Problem to solve: Where an entry contains an image, leave the image out; restate everything else exactly.

- - - - -

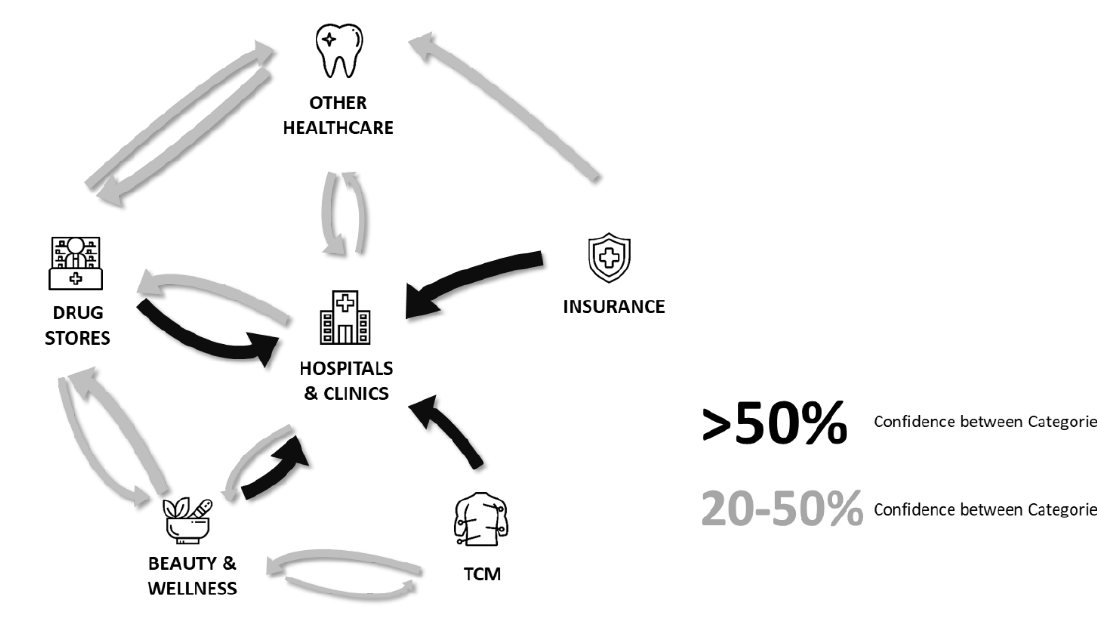
Figure 7. Associations between healthcare-related merchant categories.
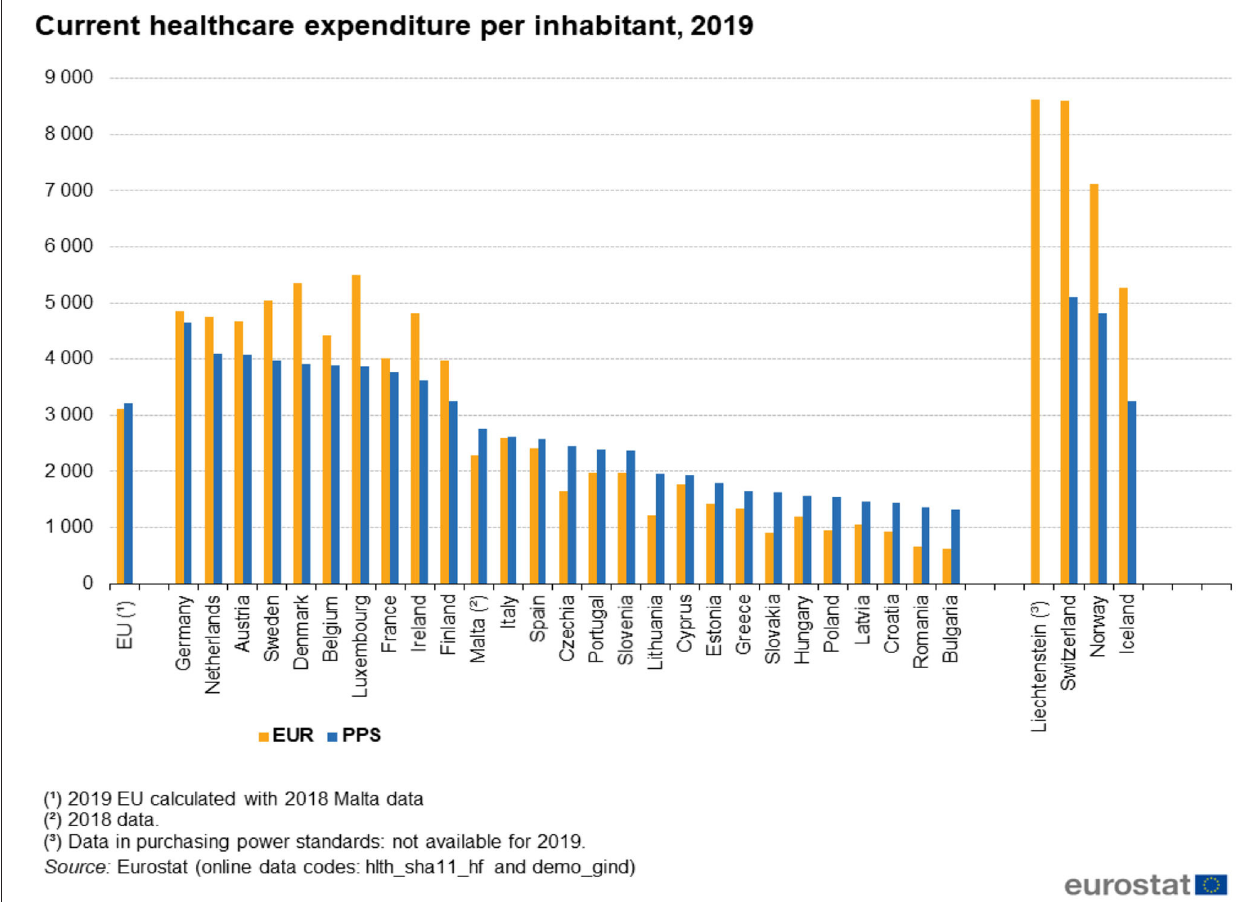
FIGURE 10 | EU current health expenditure per inhabitant, 2019 (in euros) (32). Source: https://ec.europa.eu/eurostat/statistics-explained/index.php?title= Healthcare_expenditure_statistics, accessed:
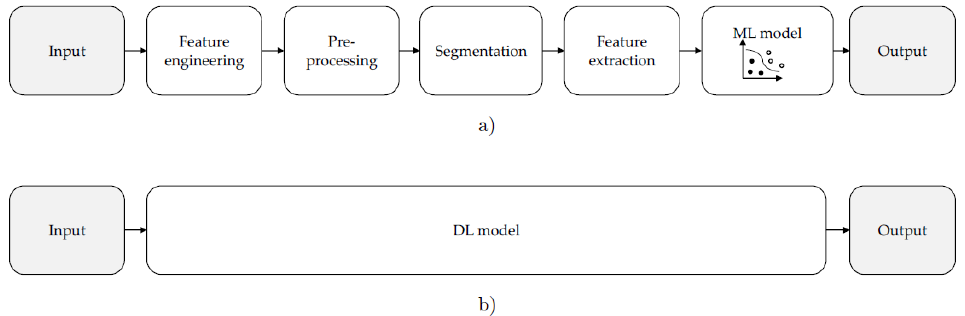
Figure 1. ( a ) Traditional computer vision methodology with ML. ( b ) Deep learning computer vision methodology.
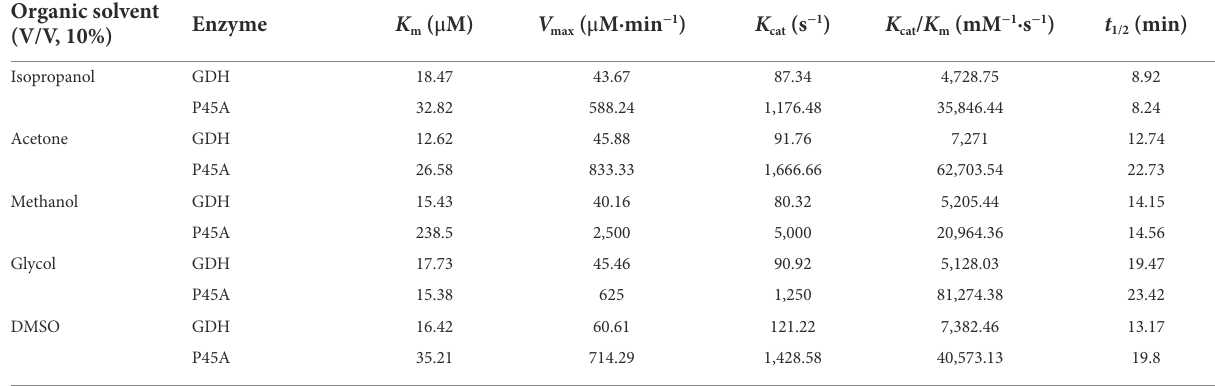
TABLE 3 Kinetic parameters of GDH and P45A in organic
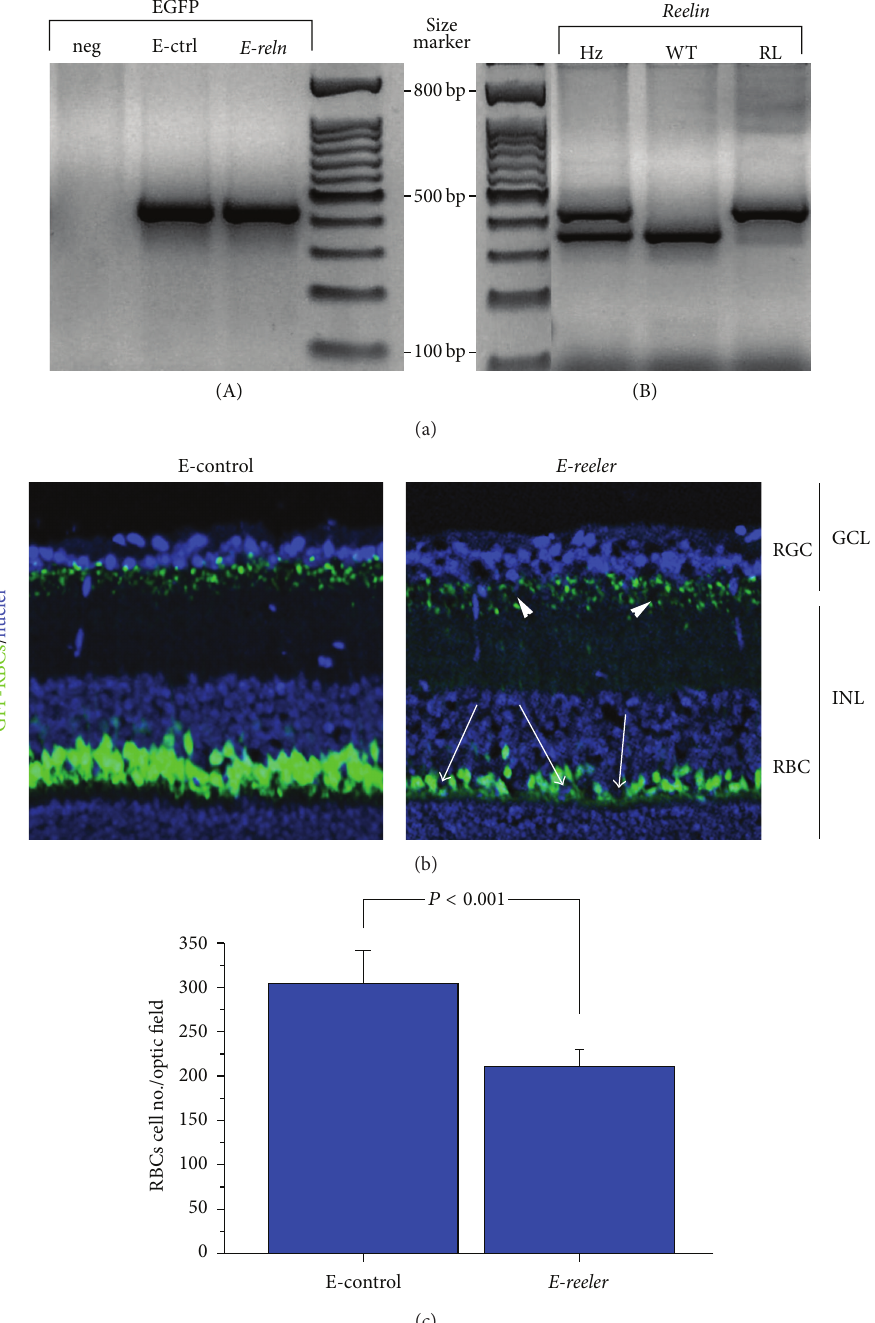
Figure 1: E-reeler model. (a) Agarose gel representative of EGFP and Reelin gene amplification. (A) EGFP expression in E-control (E-ctrl) and E-reeler ( E-reln ) tail genome, with respect to negative control (neg), not expressing GFP linked to L7-EGFP construct; (B) Reelin expression in control (WT), heterozygote (Hz), and reeler (Rl). The higher band (380bps) represents reeler status while the lower one (280bps) represents control rank. (b) Representative confocal microscopy image showing GFP-expressing RBCs (green) and nuclei stained with TOTO3-Iodide (blue). A decrease in the number of RBCs populating the INL is visible in E-reeler retina (arrows), as compared to E-control counterpart. Note the reduction of GFP-fluorescence of both the dendrite length and synapses (GFP staining) indicated by arrowheads in the E-reeler retinas ( × 400). (c) Number of GFP-bearing RBCs in E-reeler retinas, compared to the E-controls. Note the significant decrease of fluorescent cells ( 𝑃 < 0.001 ). Abbreviations: GFP, Green Fluorescent Protein; RGCs, Retinal Ganglion Cells; INL, Inner Nuclear Layer; RBCs, Rod Bipolar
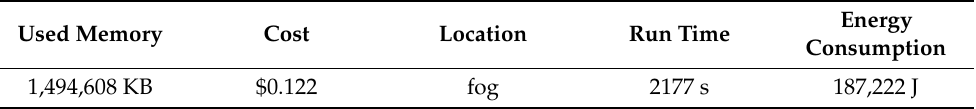
Table 10. Task ID 224334 specifications.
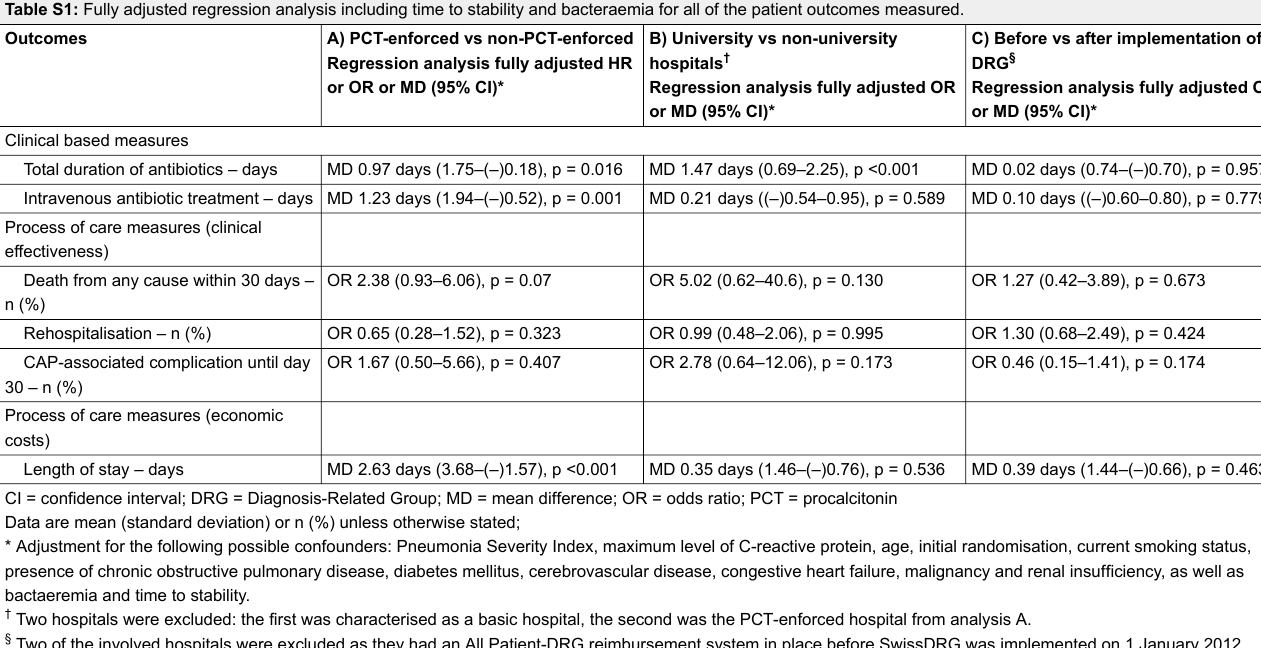
Table S1: Fully adjusted regression analysis including time to stability and bacteraemia for all of the patient outcomes measured.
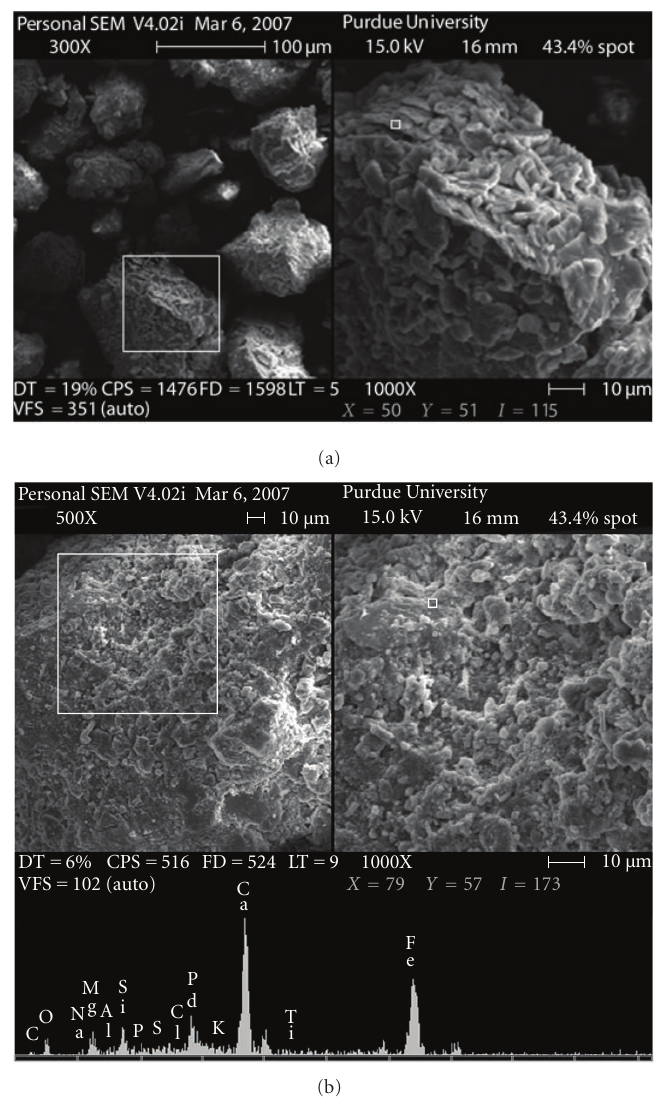
Figure 7: SEM micrographs of BOF slag sample. (a) Particle shape and (b) surface texture and elemental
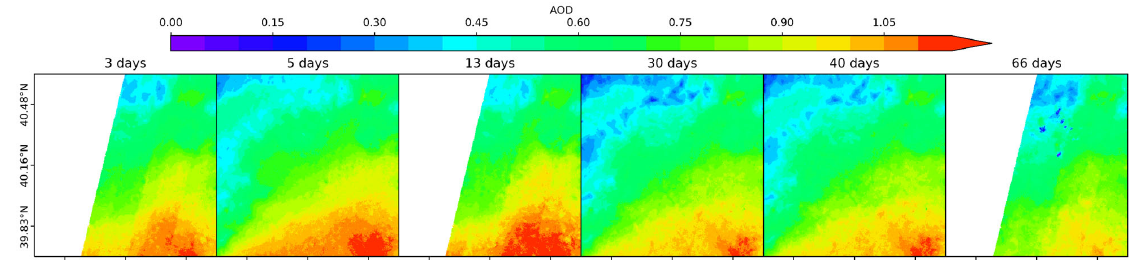
Figure 6. The number distribution map of inliers in a retrieval window. AOD distribution map that is not interpolated and AOD distribution map that is interpolated in two regions (UTC).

- - - - -

Exercise answer:
Figure 7. Associations between healthcare-related merchant categories.
FIGURE 10 | EU current health expenditure per inhabitant, 2019 (in euros) (32). Source: https://ec.europa.eu/eurostat/statistics-explained/index.php?title= Healthcare_expenditure_statistics, accessed:
Figure 1. ( a ) Traditional computer vision methodology with ML. ( b ) Deep learning computer vision methodology.
TABLE 3 Kinetic parameters of GDH and P45A in organic
Figure 1: E-reeler model. (a) Agarose gel representative of EGFP and Reelin gene amplification. (A) EGFP expression in E-control (E-ctrl) and E-reeler ( E-reln ) tail genome, with respect to negative control (neg), not expressing GFP linked to L7-EGFP construct; (B) Reelin expression in control (WT), heterozygote (Hz), and reeler (Rl). The higher band (380bps) represents reeler status while the lower one (280bps) represents control rank. (b) Representative confocal microscopy image showing GFP-expressing RBCs (green) and nuclei stained with TOTO3-Iodide (blue). A decrease in the number of RBCs populating the INL is visible in E-reeler retina (arrows), as compared to E-control counterpart. Note the reduction of GFP-fluorescence of both the dendrite length and synapses (GFP staining) indicated by arrowheads in the E-reeler retinas ( × 400). (c) Number of GFP-bearing RBCs in E-reeler retinas, compared to the E-controls. Note the significant decrease of fluorescent cells ( 𝑃 < 0.001 ). Abbreviations: GFP, Green Fluorescent Protein; RGCs, Retinal Ganglion Cells; INL, Inner Nuclear Layer; RBCs, Rod Bipolar
Table 10. Task ID 224334 specifications.
Table S1: Fully adjusted regression analysis including time to stability and bacteraemia for all of the patient outcomes measured.
Figure 7: SEM micrographs of BOF slag sample. (a) Particle shape and (b) surface texture and elemental
Figure 6. The number distribution map of inliers in a retrieval window. AOD distribution map that is not interpolated and AOD distribution map that is interpolated in two regions (UTC).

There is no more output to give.